In your case, the CGT provisions applied from the time you became an Australian tax resident in late 2016. Any shares and rights to shares you held were taken to have been acquired at market value in late 2016 and will form the first element of the cost base.
The original scheme gave you the rights to acquire shares and these were later turned into shares. The shares are new CGT assets with an acquisition date on the date they vested if that occurred after the move to Australia.
When some of your shares vested in early 2017, this constituted the ending of the right to receive those shares so CGT event C2 occurred at that time.

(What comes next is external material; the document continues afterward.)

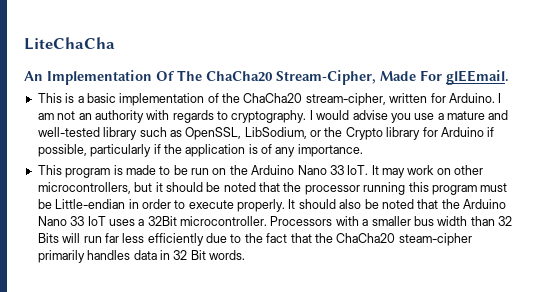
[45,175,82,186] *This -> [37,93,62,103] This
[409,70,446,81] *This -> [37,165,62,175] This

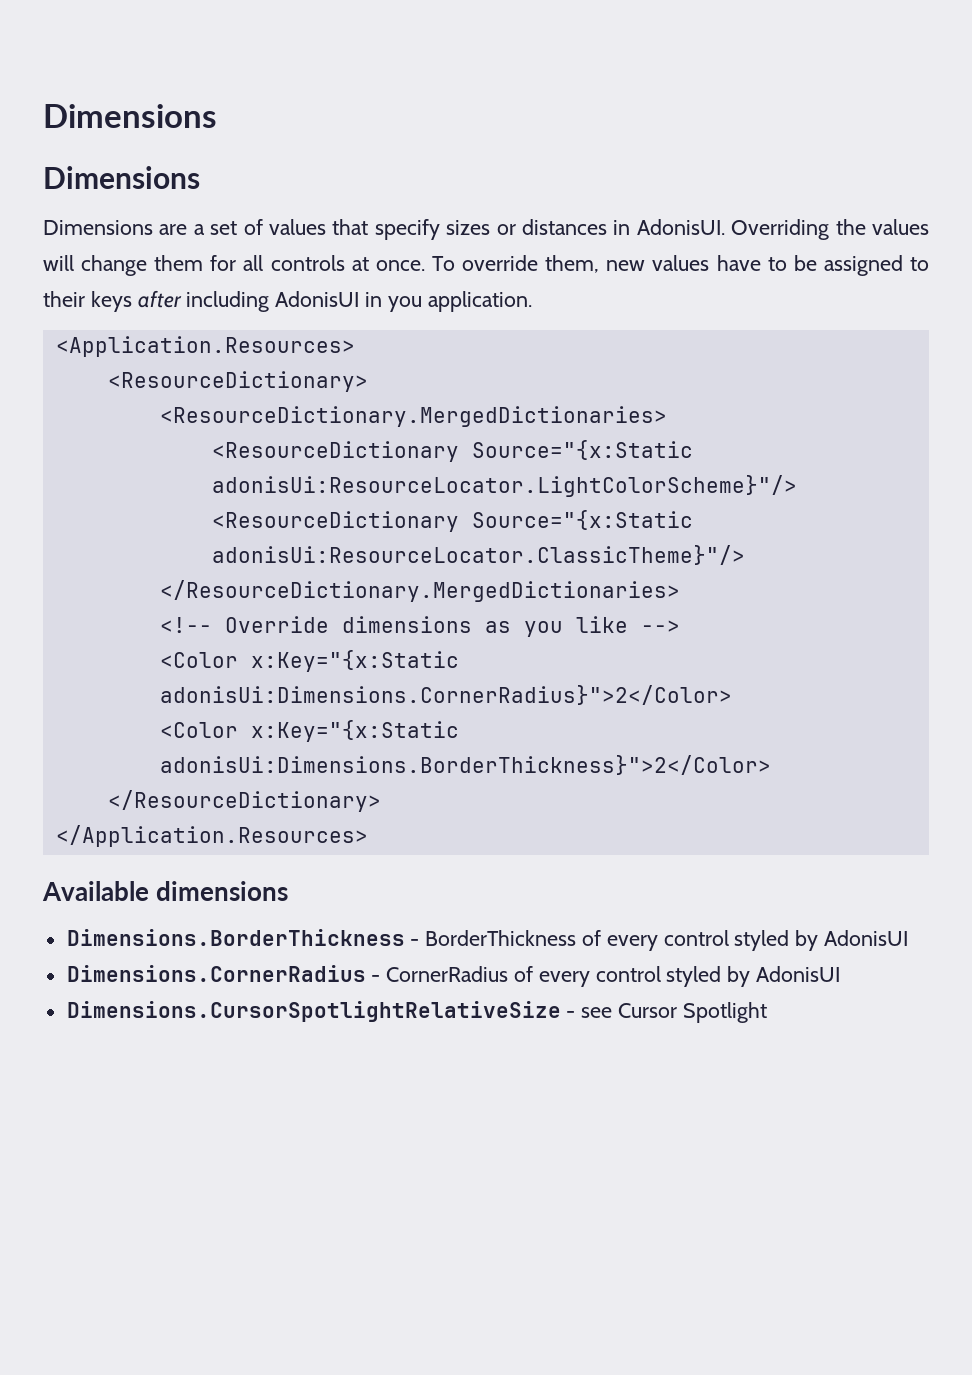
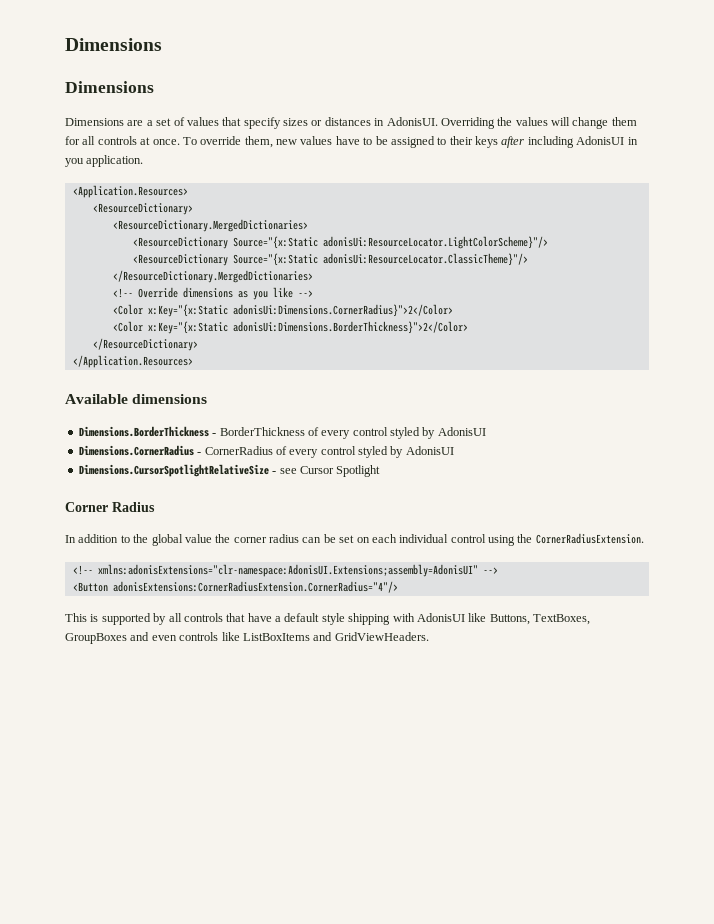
(767, 1012) none -> [65,502,155,512] [65,533,644,546] [72,564,498,577] [72,581,398,593] [65,613,590,625] [65,632,429,644] // Corner Radius // In addition to the global value the corner radius can be set on each individual control using the CornerRadiusExtension. // <!-- xmlns:adonisExtensions="clr-namespace:AdonisUI.Extensions;assembly=AdonisUI" --> // <Button adonisExtensions:CornerRadiusExtension.CornerRadius="4"/> // This is supported by all controls that have a default style shipping with AdonisUI like Buttons, TextBoxes, GroupBoxes and even controls like ListBoxItems and GridViewHeaders.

Further, CGT event A1 occurred when the shares were disposed of in mid-2017.
50% CGT discount
In certain circumstances, you may be eligible to reduce the amount of tax payable on a capital gain by applying the 50% CGT discount.
To be eligible for the discount on a capital gain you must be an individual and have held the asset for at least 12 months.
Therefore, the CGT discount is available to you but only on shares and rights held for at least 12 months. For those held at the time you became a resident it will be 12 months from that point. As the shares vested in early 2017 and were sold in early 2017, you had not held the rights or the shares for 12 months and as a result the 50% discount will not apply.
Foreign income tax offset
Subsection 770-10(1) of the ITAA 1997 provides that a person is entitled to an offset for foreign tax paid in respect of an amount that is included in the person's assessable income in a year of income. It is not necessary that the payment of foreign income tax actually occurs in the claim year.
As you have had tax deducted in X on the shares sold after you became an Australian resident you can claim a foreign interest tax offset in your income tax return for 2017.